In response to yesterday’s post, a blog reader asked why regularly telling people that you are busy and/or tired is a gentle selfishness. Here are several reasons why it is very often an expression of lack of thought for others.

It implies that the person asking you is neither. When someone says, “Hey, how are you?” and your normal response is, “Busy” or “Tired” it implies that they aren’t, and that you are either unusually fruitful, in demand, and hardworking, or have a physical issue that makes you more frail and fatigued than the rest of us can be.

Pretty much everyone thinks they are busy or tired. The college student with a calendar full of coffee dates thinks she is busy. My three-year-old nephew thinks he’s too busy building forts to take a lunch break. The slothful person is convinced of their tiredness (Prov. 26:14). The man who works 40 hours feels busy until he meets the one working 80. Busyness and tiredness are both relative, and neither are novel to the human experience.

There’s not much someone else can do about it, but by telling them, you put a social burden on them to at least offer sympathy. I know a young mum with four kids under four, a two-bedroom apartment, and a husband who works long hours. A couple years ago, she decided never to say, “Tired” or “Busy” when asked how she was: “Anyone with half a brain realizes I’m tired and busy,” she says, “But nobody can really fix it. It will be like this for years. So what’s the point in telling people every Sunday?” Unless you are going to ask for prayer, counsel, or some sort of other help, it’s usually just complaining. It’s certainly not giving thanks in everything (1 Thess. 5:18).
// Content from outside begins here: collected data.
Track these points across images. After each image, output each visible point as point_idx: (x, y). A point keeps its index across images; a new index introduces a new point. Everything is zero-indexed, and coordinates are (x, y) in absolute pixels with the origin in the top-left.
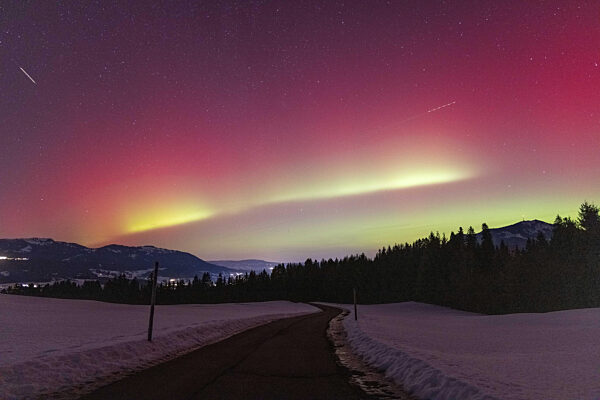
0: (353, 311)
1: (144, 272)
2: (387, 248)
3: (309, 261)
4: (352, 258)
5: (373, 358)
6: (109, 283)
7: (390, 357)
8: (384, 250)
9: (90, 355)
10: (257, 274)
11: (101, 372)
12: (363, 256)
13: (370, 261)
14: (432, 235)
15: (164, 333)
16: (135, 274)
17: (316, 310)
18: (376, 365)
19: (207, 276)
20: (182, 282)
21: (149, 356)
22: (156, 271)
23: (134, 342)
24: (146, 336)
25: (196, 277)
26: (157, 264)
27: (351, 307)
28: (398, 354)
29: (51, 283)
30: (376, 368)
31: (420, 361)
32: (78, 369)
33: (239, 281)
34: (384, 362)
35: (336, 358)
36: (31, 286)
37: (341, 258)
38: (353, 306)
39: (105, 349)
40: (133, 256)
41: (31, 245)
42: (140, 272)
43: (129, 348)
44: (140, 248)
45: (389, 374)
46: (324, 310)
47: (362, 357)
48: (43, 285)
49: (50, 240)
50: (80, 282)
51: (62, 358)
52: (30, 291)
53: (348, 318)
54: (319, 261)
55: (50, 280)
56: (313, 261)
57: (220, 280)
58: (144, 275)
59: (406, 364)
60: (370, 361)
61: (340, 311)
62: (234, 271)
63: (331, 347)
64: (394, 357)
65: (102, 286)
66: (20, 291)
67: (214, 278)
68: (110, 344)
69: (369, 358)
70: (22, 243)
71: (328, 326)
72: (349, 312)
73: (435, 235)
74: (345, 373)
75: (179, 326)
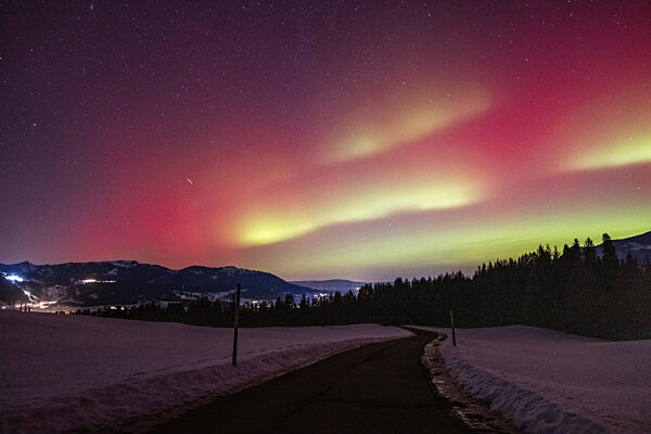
0: (450, 337)
1: (226, 294)
2: (487, 265)
3: (399, 280)
4: (447, 276)
5: (476, 389)
6: (192, 305)
7: (495, 387)
8: (484, 266)
9: (177, 379)
10: (343, 295)
11: (189, 396)
12: (460, 273)
13: (468, 279)
14: (541, 248)
15: (249, 357)
16: (217, 296)
17: (408, 334)
18: (479, 397)
19: (290, 298)
20: (264, 303)
21: (234, 381)
22: (238, 292)
23: (219, 366)
24: (230, 360)
25: (278, 299)
26: (239, 285)
27: (448, 332)
28: (506, 384)
29: (137, 306)
30: (480, 400)
31: (530, 393)
32: (166, 392)
33: (324, 302)
34: (489, 394)
35: (433, 387)
36: (119, 308)
37: (434, 276)
38: (451, 330)
39: (192, 372)
40: (215, 277)
41: (118, 268)
42: (222, 294)
43: (214, 372)
44: (221, 268)
45: (494, 407)
46: (418, 334)
47: (463, 386)
48: (130, 307)
49: (134, 262)
50: (165, 304)
51: (150, 381)
52: (117, 314)
53: (444, 343)
54: (410, 280)
55: (136, 302)
56: (404, 280)
57: (303, 302)
58: (226, 297)
59: (514, 396)
60: (472, 392)
61: (436, 335)
62: (318, 292)
63: (427, 375)
64: (501, 387)
65: (186, 308)
66: (108, 314)
67: (298, 299)
68: (196, 367)
69: (471, 388)
70: (108, 265)
71: (423, 352)
72: (445, 337)
73: (545, 249)
74: (444, 404)
75: (264, 350)
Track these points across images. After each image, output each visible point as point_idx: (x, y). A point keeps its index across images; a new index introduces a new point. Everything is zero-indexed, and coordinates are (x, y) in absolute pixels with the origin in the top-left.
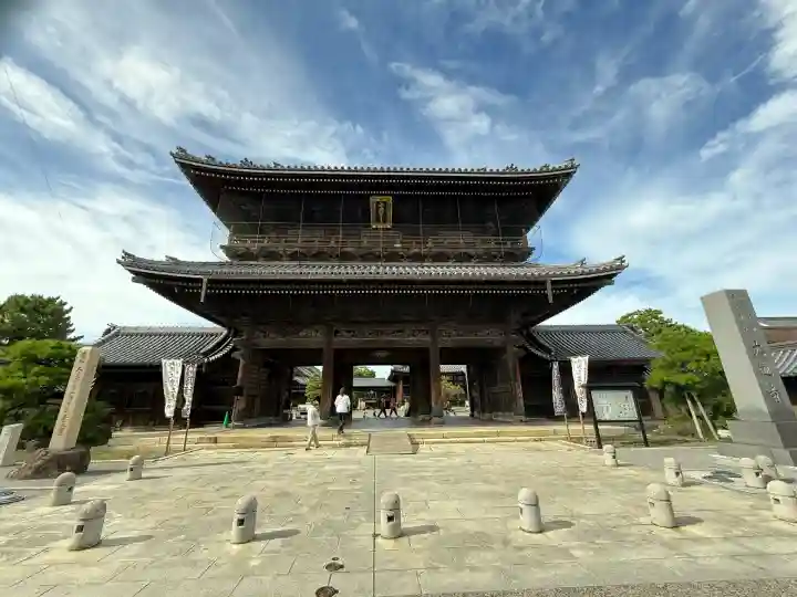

“But that’s pride!” some people say. “It’s just pride and maybe dishonesty to not tell someone that you are busy and tired when they ask how you are.” It is if a) the person asking really wants to know the gory details of how you are and b) you have no other aspects to your personhood than a full schedule and sleep debt. But since you have a brain and a soul as well as a body, maybe you could respond with, “Well, I met a really interesting person yesterday,” or, “The kids have been helpful,” or even, “God has been kind to me this week.” That certainly takes the spotlight off of us, doesn’t it? Honesty and humility don’t demand that we trumpet our weariness or pressing timetable.

There are certain circumstances where it is not selfish to tell someone that you are tired or busy. If your husband comes home and asks what your day was like, it is appropriate to say “Busy,” if it was unusually so. Maybe a pastor says, “How are you really doing?” when you are going through something and he needs to know that you are not as involved at church because of busyness on the home front, or physical fatigue. There are times when it is appropriate. But most of the time, when we tell people we are tired and busy, it is merely a standard response that comes from constantly thinking about ourselves.

I am blessed to know some truly busy, tired people. Some of these folks (mostly men, but a couple women) put in 90 + hours of work per week, interact with thousands of people each year, cross time zones, fight insomnia and the chronic headaches and nausea that can come with that, and are super productive. Others have disabled children or elderly parents who require care 24/7. Some are pouring themselves out on the mission field. The irony is, the busiest, most fatigued people I know never say, “Tired” or “Busy” when asked how they’re doing, because they are also godly. They have put self to death to such an extent that when you ask them how they are doing, they almost inevitably say, “I am well. And how are you?”